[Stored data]
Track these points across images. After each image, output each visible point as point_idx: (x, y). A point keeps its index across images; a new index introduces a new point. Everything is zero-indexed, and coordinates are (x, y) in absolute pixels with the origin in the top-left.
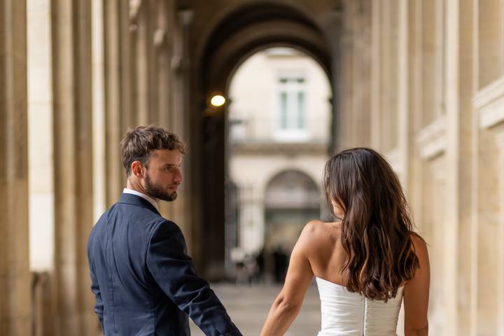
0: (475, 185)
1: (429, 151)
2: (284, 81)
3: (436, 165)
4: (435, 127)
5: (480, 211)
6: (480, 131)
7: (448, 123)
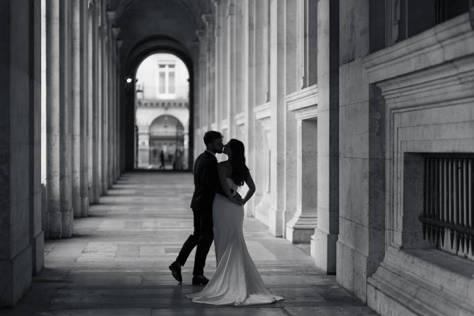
0: (255, 139)
1: (239, 122)
2: (162, 66)
3: (242, 128)
4: (241, 114)
5: (256, 148)
6: (256, 120)
7: (245, 113)
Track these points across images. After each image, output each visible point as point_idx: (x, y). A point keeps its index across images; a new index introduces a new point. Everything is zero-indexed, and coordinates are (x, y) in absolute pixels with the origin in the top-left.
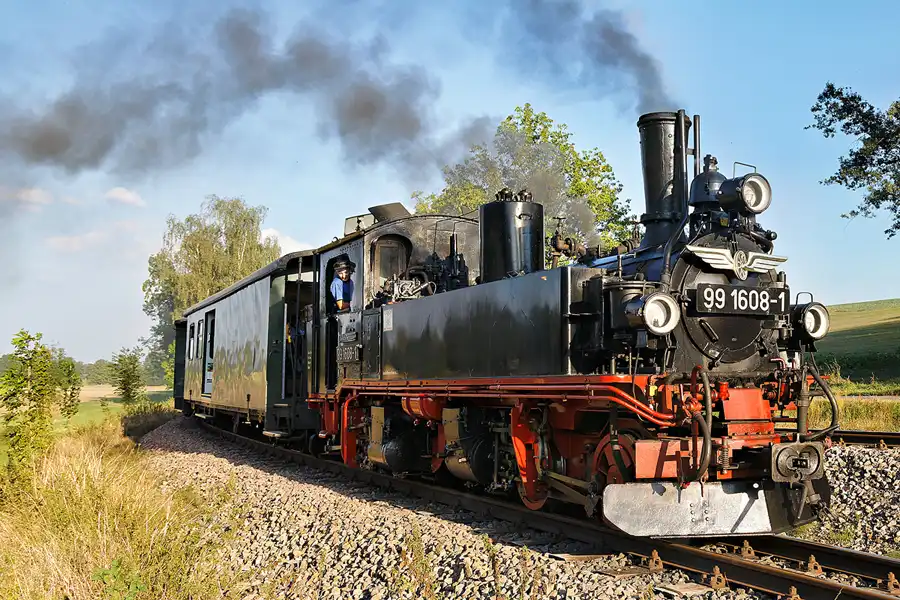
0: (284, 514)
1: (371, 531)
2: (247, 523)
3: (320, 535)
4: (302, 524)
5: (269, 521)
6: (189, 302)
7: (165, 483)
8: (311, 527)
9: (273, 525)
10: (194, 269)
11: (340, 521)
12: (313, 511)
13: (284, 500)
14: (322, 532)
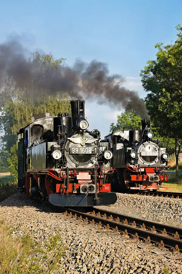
0: (84, 254)
1: (138, 268)
2: (62, 259)
3: (106, 269)
4: (96, 262)
5: (75, 258)
6: (21, 121)
7: (14, 232)
8: (101, 263)
9: (78, 261)
10: (24, 101)
11: (119, 261)
12: (102, 254)
13: (84, 245)
14: (108, 267)
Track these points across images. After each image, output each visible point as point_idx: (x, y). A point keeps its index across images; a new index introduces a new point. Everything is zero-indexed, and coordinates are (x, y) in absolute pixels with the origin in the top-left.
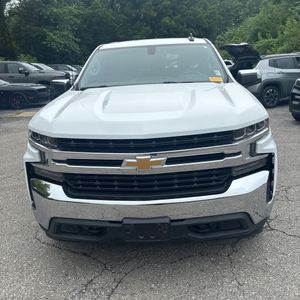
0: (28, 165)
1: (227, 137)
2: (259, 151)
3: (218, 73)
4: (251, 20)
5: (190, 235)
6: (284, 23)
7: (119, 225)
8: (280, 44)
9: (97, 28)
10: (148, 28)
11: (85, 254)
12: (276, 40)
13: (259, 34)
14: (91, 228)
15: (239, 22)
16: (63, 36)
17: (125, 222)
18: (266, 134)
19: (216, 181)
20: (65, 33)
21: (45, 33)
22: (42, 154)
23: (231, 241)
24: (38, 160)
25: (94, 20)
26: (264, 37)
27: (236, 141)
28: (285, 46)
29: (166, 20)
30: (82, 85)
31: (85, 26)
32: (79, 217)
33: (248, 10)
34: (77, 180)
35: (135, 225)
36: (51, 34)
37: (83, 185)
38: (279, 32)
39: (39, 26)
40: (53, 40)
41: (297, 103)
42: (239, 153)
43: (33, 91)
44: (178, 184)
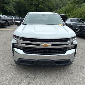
0: (13, 44)
1: (66, 40)
2: (73, 44)
3: (61, 23)
4: (64, 8)
5: (55, 64)
6: (73, 10)
7: (38, 61)
8: (72, 15)
9: (20, 6)
10: (35, 7)
11: (25, 69)
12: (71, 14)
13: (66, 12)
14: (29, 61)
15: (60, 8)
16: (10, 7)
17: (40, 60)
18: (75, 40)
19: (63, 51)
20: (11, 6)
21: (5, 6)
22: (17, 41)
23: (63, 66)
24: (16, 43)
25: (19, 3)
26: (68, 13)
27: (68, 41)
28: (73, 16)
29: (40, 5)
30: (25, 23)
31: (17, 5)
32: (24, 58)
33: (63, 5)
34: (27, 49)
35: (42, 61)
36: (7, 6)
37: (28, 50)
38: (72, 12)
39: (3, 4)
40: (7, 8)
41: (77, 32)
42: (69, 44)
43: (2, 23)
44: (53, 51)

What the task asks —
Both the line containing "5: (190, 235)" and the line containing "43: (33, 91)" belong in the answer. Print them and every line above that falls between them exactly, and no others.

Exercise answer —
5: (190, 235)
6: (284, 23)
7: (119, 225)
8: (280, 44)
9: (97, 28)
10: (148, 28)
11: (85, 254)
12: (276, 40)
13: (259, 34)
14: (91, 228)
15: (239, 22)
16: (63, 36)
17: (125, 222)
18: (266, 134)
19: (216, 181)
20: (65, 33)
21: (45, 33)
22: (42, 154)
23: (231, 241)
24: (38, 160)
25: (94, 20)
26: (264, 37)
27: (236, 141)
28: (285, 46)
29: (166, 20)
30: (82, 85)
31: (85, 26)
32: (79, 217)
33: (248, 10)
34: (77, 180)
35: (135, 225)
36: (51, 34)
37: (83, 185)
38: (279, 32)
39: (39, 26)
40: (53, 40)
41: (297, 103)
42: (239, 153)
43: (33, 91)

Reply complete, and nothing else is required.